Task brief:
A complete answer includes every line below with the word "SourceGraphic".

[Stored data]
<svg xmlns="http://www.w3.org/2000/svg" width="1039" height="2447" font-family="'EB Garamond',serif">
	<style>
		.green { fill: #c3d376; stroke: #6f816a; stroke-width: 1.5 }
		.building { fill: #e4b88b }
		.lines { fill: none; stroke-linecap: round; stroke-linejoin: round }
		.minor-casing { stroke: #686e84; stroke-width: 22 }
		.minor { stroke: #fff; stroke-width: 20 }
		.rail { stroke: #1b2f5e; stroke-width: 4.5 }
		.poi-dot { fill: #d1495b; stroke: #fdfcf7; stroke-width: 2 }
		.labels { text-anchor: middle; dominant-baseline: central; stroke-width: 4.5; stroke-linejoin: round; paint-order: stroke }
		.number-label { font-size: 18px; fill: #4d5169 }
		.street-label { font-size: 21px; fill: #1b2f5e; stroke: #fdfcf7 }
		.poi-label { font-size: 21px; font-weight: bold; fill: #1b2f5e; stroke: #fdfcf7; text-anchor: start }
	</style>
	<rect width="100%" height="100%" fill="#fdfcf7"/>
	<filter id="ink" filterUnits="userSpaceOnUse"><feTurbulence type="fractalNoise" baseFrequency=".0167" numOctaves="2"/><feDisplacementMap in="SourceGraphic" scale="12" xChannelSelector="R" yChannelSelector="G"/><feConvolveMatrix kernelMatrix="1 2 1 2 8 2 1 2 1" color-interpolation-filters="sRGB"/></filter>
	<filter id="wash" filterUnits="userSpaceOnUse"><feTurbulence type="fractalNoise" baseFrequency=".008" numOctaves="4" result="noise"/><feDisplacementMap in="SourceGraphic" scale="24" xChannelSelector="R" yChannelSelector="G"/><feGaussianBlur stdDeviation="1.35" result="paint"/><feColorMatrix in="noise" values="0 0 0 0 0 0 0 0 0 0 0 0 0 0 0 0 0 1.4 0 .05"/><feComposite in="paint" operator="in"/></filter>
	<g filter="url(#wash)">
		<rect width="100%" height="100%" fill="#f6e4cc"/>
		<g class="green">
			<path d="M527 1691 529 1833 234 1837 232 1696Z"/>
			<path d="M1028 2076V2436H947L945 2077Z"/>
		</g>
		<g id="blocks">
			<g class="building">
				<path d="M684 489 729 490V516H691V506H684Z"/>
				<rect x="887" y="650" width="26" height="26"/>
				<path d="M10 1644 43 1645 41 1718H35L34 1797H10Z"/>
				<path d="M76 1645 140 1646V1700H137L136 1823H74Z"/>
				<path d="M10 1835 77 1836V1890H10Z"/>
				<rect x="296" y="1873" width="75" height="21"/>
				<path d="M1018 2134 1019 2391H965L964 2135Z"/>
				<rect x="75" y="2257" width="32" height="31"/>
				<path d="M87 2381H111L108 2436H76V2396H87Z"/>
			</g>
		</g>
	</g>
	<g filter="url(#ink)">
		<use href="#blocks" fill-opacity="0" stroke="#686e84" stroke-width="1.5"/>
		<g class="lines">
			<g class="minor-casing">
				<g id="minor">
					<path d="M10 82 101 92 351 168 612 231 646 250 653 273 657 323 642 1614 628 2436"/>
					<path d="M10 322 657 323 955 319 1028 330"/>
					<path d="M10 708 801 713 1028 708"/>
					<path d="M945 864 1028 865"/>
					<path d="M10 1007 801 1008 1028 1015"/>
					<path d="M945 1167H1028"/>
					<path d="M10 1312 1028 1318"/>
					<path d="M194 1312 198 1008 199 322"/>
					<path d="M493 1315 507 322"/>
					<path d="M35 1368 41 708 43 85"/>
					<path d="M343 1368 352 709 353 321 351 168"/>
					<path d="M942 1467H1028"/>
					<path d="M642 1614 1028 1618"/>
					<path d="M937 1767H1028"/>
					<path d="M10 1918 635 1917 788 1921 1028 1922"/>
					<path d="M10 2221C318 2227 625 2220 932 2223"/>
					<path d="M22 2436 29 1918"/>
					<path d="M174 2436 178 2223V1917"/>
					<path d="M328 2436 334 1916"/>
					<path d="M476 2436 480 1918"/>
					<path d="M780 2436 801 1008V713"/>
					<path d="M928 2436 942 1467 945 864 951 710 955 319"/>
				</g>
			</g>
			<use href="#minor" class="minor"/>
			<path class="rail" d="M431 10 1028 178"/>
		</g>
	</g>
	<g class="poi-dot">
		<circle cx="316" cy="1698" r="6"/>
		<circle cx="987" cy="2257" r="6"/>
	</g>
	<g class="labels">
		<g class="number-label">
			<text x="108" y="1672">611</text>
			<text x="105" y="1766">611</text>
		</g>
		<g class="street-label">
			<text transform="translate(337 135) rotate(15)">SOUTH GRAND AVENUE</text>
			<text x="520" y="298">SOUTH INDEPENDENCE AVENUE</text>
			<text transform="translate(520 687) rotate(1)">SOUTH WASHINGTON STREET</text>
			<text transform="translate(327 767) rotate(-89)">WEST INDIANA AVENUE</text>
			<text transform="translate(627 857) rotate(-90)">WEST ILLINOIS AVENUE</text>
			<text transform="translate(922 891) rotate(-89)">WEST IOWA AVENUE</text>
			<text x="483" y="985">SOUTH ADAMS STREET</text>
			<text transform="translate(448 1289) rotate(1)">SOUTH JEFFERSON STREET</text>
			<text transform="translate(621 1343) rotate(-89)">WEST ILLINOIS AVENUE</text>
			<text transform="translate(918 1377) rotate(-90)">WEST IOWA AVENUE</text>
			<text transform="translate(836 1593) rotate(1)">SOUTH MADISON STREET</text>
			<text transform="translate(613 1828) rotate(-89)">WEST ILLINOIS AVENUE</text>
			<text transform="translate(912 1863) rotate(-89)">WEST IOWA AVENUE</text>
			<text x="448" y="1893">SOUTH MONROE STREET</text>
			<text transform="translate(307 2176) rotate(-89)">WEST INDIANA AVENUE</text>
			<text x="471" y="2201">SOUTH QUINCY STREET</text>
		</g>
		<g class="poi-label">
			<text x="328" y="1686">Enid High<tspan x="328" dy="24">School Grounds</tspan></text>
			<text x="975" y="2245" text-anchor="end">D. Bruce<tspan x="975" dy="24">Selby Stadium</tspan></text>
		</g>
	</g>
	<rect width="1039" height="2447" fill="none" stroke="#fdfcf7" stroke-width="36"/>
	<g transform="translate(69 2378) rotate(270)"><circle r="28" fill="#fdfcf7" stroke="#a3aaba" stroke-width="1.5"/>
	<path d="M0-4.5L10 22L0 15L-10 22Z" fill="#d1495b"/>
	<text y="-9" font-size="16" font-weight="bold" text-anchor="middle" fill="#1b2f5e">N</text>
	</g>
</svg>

Solution:
	<filter id="ink" filterUnits="userSpaceOnUse"><feTurbulence type="fractalNoise" baseFrequency=".0167" numOctaves="2"/><feDisplacementMap in="SourceGraphic" scale="12" xChannelSelector="R" yChannelSelector="G"/><feConvolveMatrix kernelMatrix="1 2 1 2 8 2 1 2 1" color-interpolation-filters="sRGB"/></filter>
	<filter id="wash" filterUnits="userSpaceOnUse"><feTurbulence type="fractalNoise" baseFrequency=".008" numOctaves="4" result="noise"/><feDisplacementMap in="SourceGraphic" scale="24" xChannelSelector="R" yChannelSelector="G"/><feGaussianBlur stdDeviation="1.35" result="paint"/><feColorMatrix in="noise" values="0 0 0 0 0 0 0 0 0 0 0 0 0 0 0 0 0 1.4 0 .05"/><feComposite in="paint" operator="in"/></filter>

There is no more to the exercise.